Salary Prediction Project (Python)
I was given a feature dataset and a target dataset for training purposes, and also a test dataset for prediction purposes. The feature dataset contains job characteristics for which there is a corresponding salary (target dataset).
I started verifying that there were no null, missing or duplicated values, and that there were 5 categorical and 2 numeric features. I proceeded to merge the features and target training dataset into only 1 dataset. I used the IQR of the salary feature to determine upper and lower bounds to find outliers.
I verified that upper outliers with junior jobtype were still reasonable so I just cleaned the data by eliminating the outliers below the lower bound.
I checked for correlation between each feature and the target.

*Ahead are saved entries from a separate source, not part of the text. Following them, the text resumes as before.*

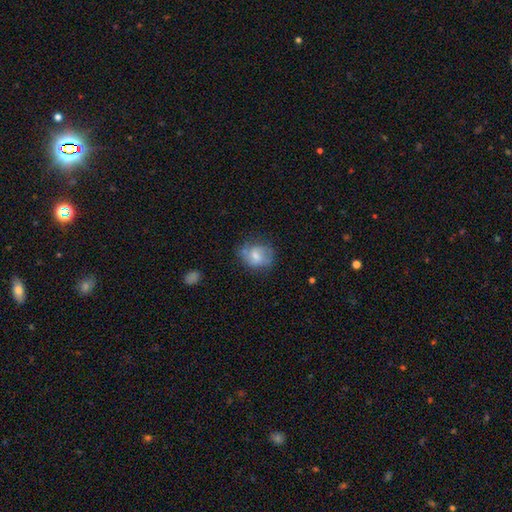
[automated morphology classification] This is possibly a smooth galaxy (55%). How rounded: possibly round (59%). Merging: possibly none (55%).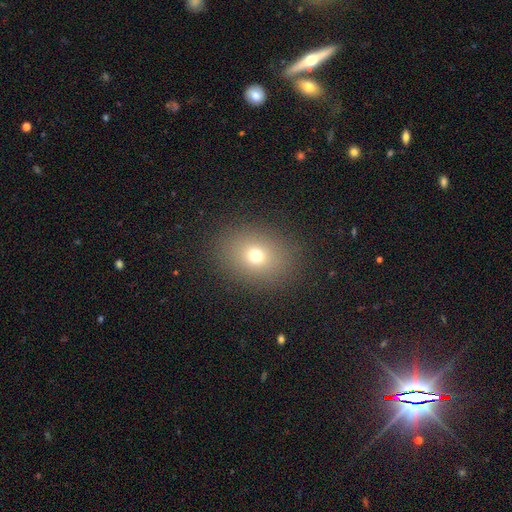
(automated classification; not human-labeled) This appears to be a smooth galaxy with no disk features (71%) that is in between round and cigar-shaped (51%). Merging: none (87%).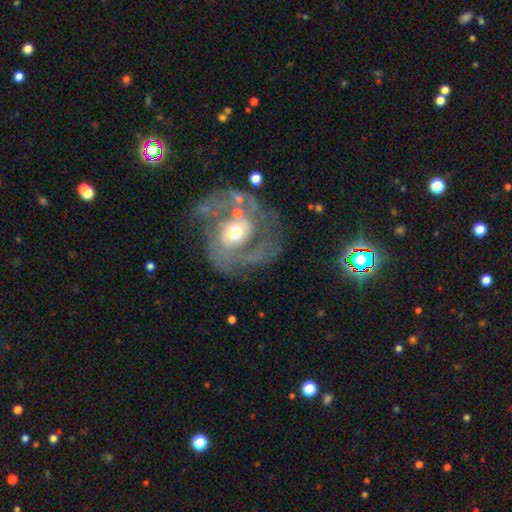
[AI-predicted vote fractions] This is clearly a featured or disk galaxy (83%). It is clearly not viewed edge-on (97%). Bar: marginally weak (39%). Spiral arm pattern: clearly yes (92%). Spiral arm count: possibly 2 (56%). Spiral winding: possibly medium (47%). Central bulge: likely moderate (60%). Merging: likely none (63%).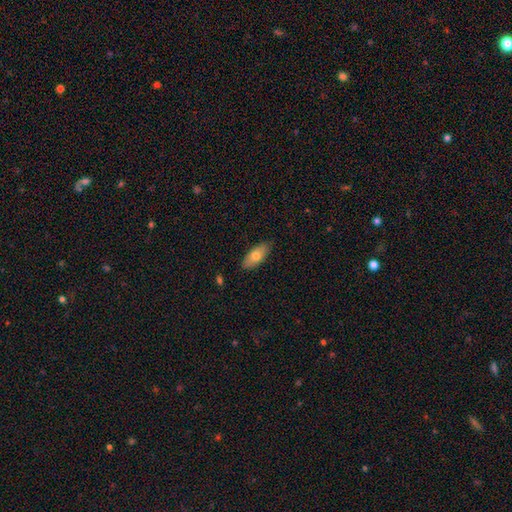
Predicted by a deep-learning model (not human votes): A smooth galaxy with no disk features (74%) that is in between round and cigar-shaped (85%).

Vote fractions:
- Smooth or featured? smooth: 74% / featured or disk: 20% / star or artifact: 6%
- How rounded? in between: 85% / cigar-shaped: 13% / round: 2%
- Merging? none: 85% / minor disturbance: 12% / major disturbance: 2% / merger: 1%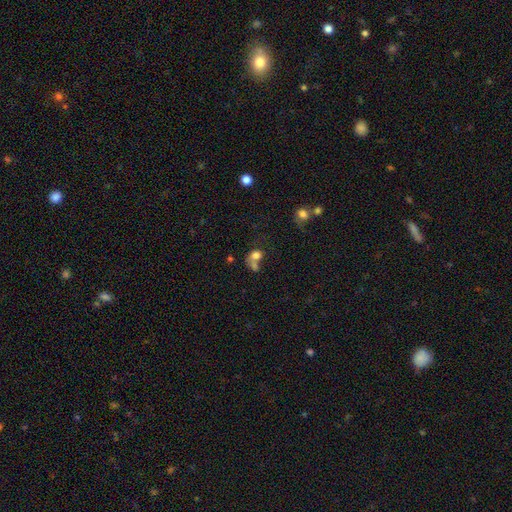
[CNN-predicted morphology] Smooth or featured? smooth (72%)
How rounded? in between (49%, tied with round)
Merging? merger (51%)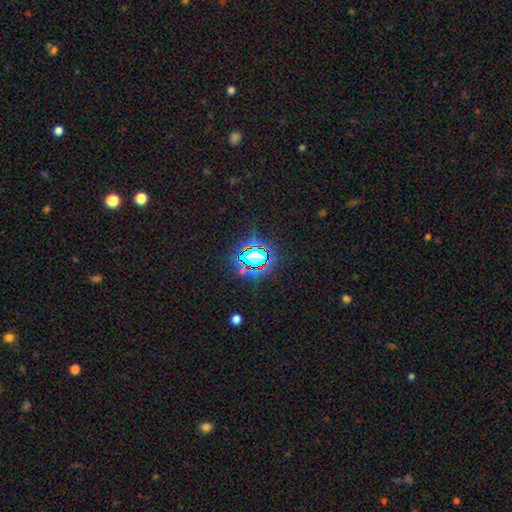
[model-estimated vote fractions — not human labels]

I used label encoding in categorical features to be able to make a heatmap.
Ploting numerical features against target feature showed:
- Positive linear relation between "Years of experience" and "Salary".
- Negative linear relation between "Miles from Metropolis" and "Salary"
I started using Linear Regression as a baseline and selected MSE as a reasonable metric.
The following moodels were created: -Linear Regression -Pipeline with StandardScaler, PCA and Linear Regression. -Random Forest Regressor -Gradient Boosting Regressor
I did 5 fold cross validation on models and measured MSE.
The model with the lowest MSE was Gradient Boosting Regressor
Gradient Boosting Regressor was trained on entire training set and scored on test set to create predictions.
- CSV datasets can be found in the data folder
- Images of this README can be found in the images folder
- Model can be found in the model.txt file
- Feature importances can be found in the feature_importances.csv file
- Predictions on test set can be found in the predictions.csv file.